Things You May Find Hidden in My Ear defies order and structure. It is a staggeringly diverse collection and as deep, heavy and haunting as the very days Israel rains down bombs and drones on Gaza.
Some of Mosab Abu Toha’s subjects in this recently published poetry collection are vast and ungraspable: the 2014 war, F-16 aircraft, immigration, family, exile and loss – especially loss.
Each poem uniquely details the alienating cruelty of living under Israeli occupation in the Gaza Strip, which has been under a strict Israeli siege since 2007.
Given Israel’s escalating violence against Palestinians, including its latest three-day bloody onslaught on Gaza last month, resulting in 49 people, including 17 children and four women, being killed, only a year after the 11-day Israeli attack in May 2021, readers will be painfully touched by the numbing tone of the author that dominates the pages, as he narrates in his 9-lined short poem, entitled, Hard Exercise:
In Gaza,
breathing is a task,
smiling is performing
plastic surgery
on one’s own face,
and rising in the morning,
trying to survive
another day, is coming back
from the dead.
With shrapnel and bullets raining across most pages, the theme of blood and bombs runs deep through many of his writings.
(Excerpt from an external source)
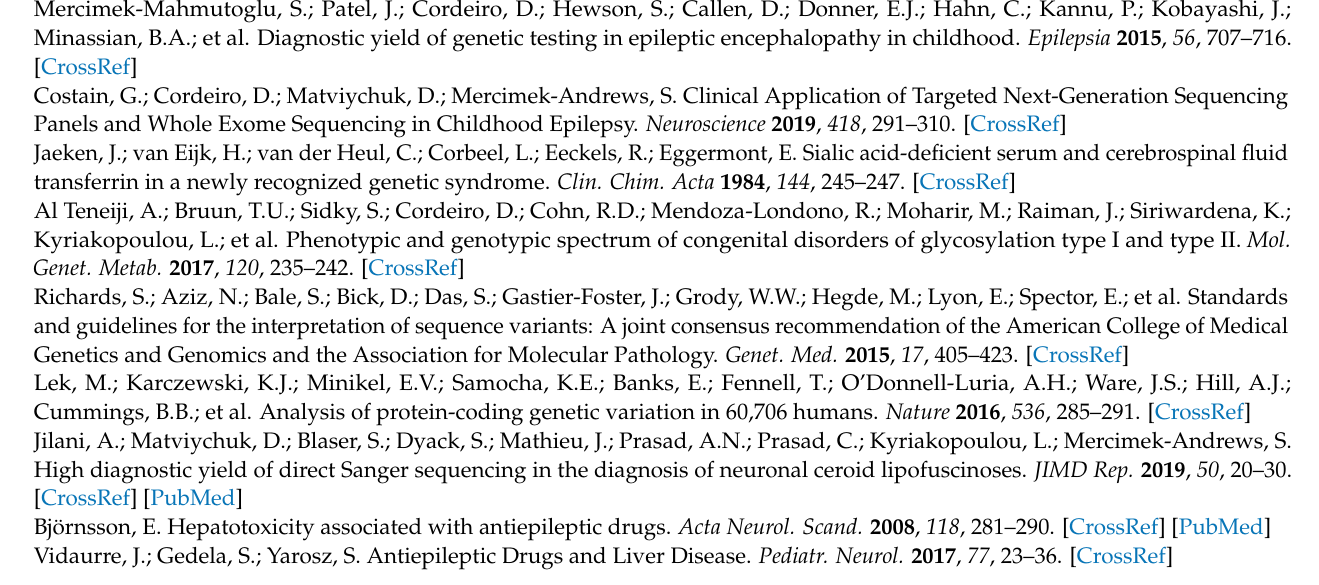
Table S2: Please refer to our previously published studies for the results of the 48 patients with genetic diagnoses, who were included into the current study. Table S3: In silico analysis of variants in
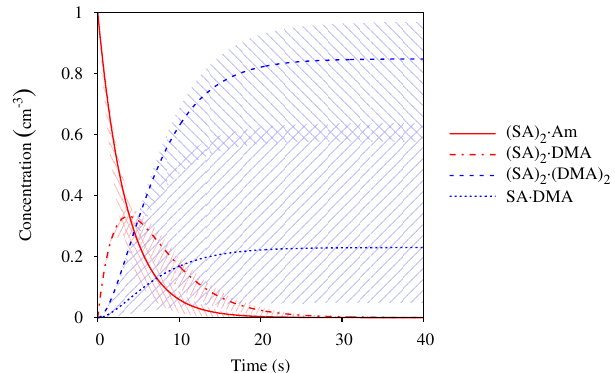
Fig. 4. Reaction of ( SA ) 2 · Am clusters with DMA gas at a pres- sure of 1 . 2 × 10 − 8 Torr. The sensitivity of the dynamics to cluster formation energies is seen by lowering the Gibbs free energy of one species at a time by 1 kcalmol − 1 and rerunning the simulation (shaded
Born in Al-Shati refugee camp in Gaza City, home to 90,000 people, the author suffered the deaths of two brothers, a sister and his two dear friends, Amar and Ezza. They feature prominently in his poetry, along with Mahmoud Darwish, Ghassan Kanafani and Edward Said.
Mosab often transports the readers into darker and more dangerous terrain by ever so briefly describing the intimate moments of war that fail to reach the news and social media.